**WHAT THE EXERCISE ASKS**
Only the lines below from the one containing "nothing => BeigeCandle <528 188 551 242>" to the one containing "Apple <524 317" should be repeated, both included and unchanged.
────────────────────
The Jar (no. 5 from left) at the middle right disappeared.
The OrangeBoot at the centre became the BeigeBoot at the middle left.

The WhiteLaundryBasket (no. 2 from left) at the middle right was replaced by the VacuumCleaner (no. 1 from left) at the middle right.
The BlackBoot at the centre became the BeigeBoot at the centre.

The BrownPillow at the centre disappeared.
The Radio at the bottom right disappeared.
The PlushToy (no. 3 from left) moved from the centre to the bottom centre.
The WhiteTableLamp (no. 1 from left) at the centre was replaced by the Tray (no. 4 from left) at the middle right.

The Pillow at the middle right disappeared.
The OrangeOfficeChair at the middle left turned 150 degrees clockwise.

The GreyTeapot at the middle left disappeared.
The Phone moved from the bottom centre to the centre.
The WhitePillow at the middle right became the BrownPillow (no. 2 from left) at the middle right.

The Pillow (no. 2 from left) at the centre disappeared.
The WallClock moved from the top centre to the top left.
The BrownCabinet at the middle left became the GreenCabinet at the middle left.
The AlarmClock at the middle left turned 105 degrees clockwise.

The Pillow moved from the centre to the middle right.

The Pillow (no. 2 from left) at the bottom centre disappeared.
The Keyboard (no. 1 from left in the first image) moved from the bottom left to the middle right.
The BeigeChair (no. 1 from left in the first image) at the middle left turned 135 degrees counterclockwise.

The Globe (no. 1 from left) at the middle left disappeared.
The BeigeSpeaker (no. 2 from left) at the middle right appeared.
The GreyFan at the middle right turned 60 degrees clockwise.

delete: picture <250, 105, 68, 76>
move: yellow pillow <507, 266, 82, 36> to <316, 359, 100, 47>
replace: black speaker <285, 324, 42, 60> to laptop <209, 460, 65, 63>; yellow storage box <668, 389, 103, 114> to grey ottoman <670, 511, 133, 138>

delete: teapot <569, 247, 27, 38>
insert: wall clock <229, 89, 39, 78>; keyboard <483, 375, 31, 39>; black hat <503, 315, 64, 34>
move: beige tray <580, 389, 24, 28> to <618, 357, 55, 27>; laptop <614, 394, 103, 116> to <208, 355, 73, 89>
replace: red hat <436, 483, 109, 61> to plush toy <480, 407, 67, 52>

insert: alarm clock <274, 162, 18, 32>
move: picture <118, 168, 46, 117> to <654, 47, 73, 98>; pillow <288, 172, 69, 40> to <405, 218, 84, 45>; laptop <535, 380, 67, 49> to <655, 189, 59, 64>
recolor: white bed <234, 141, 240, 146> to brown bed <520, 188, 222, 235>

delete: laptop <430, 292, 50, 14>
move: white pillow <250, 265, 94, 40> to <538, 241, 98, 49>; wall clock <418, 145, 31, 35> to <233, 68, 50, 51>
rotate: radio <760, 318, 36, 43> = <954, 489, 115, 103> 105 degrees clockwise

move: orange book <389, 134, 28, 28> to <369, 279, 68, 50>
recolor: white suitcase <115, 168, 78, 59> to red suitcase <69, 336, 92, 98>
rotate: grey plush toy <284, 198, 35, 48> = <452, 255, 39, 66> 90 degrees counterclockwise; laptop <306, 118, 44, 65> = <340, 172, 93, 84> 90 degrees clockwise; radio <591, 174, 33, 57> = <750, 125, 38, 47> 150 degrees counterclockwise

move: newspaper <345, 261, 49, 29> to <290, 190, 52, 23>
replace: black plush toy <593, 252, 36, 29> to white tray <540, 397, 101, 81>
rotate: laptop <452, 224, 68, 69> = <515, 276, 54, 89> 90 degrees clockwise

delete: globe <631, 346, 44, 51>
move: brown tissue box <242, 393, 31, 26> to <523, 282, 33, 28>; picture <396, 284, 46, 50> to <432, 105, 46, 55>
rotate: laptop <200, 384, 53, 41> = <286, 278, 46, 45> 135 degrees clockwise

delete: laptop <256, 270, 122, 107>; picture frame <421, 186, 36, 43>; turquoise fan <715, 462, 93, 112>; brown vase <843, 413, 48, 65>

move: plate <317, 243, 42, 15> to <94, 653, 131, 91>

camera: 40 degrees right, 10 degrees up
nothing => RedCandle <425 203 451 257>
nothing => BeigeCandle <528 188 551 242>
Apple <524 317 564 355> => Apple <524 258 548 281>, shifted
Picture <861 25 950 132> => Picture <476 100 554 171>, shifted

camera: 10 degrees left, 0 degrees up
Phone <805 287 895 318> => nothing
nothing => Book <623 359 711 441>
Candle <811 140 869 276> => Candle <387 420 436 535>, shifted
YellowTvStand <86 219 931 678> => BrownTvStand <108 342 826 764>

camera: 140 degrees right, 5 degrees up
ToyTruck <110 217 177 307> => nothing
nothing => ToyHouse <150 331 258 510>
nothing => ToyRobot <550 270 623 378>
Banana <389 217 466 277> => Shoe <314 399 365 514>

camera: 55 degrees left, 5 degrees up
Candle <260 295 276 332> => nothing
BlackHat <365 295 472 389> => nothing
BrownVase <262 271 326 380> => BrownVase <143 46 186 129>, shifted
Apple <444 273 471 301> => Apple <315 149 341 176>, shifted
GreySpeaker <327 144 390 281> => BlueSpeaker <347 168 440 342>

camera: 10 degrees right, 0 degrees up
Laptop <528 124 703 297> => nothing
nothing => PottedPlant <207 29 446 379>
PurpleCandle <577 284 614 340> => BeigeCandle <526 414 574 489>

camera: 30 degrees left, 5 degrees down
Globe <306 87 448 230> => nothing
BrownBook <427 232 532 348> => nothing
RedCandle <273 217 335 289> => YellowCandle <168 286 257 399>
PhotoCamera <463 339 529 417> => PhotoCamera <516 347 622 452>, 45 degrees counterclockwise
────────────────────
**ANSWER TO THIS TASK**
nothing => BeigeCandle <528 188 551 242>
Apple <524 317 564 355> => Apple <524 258 548 281>, shifted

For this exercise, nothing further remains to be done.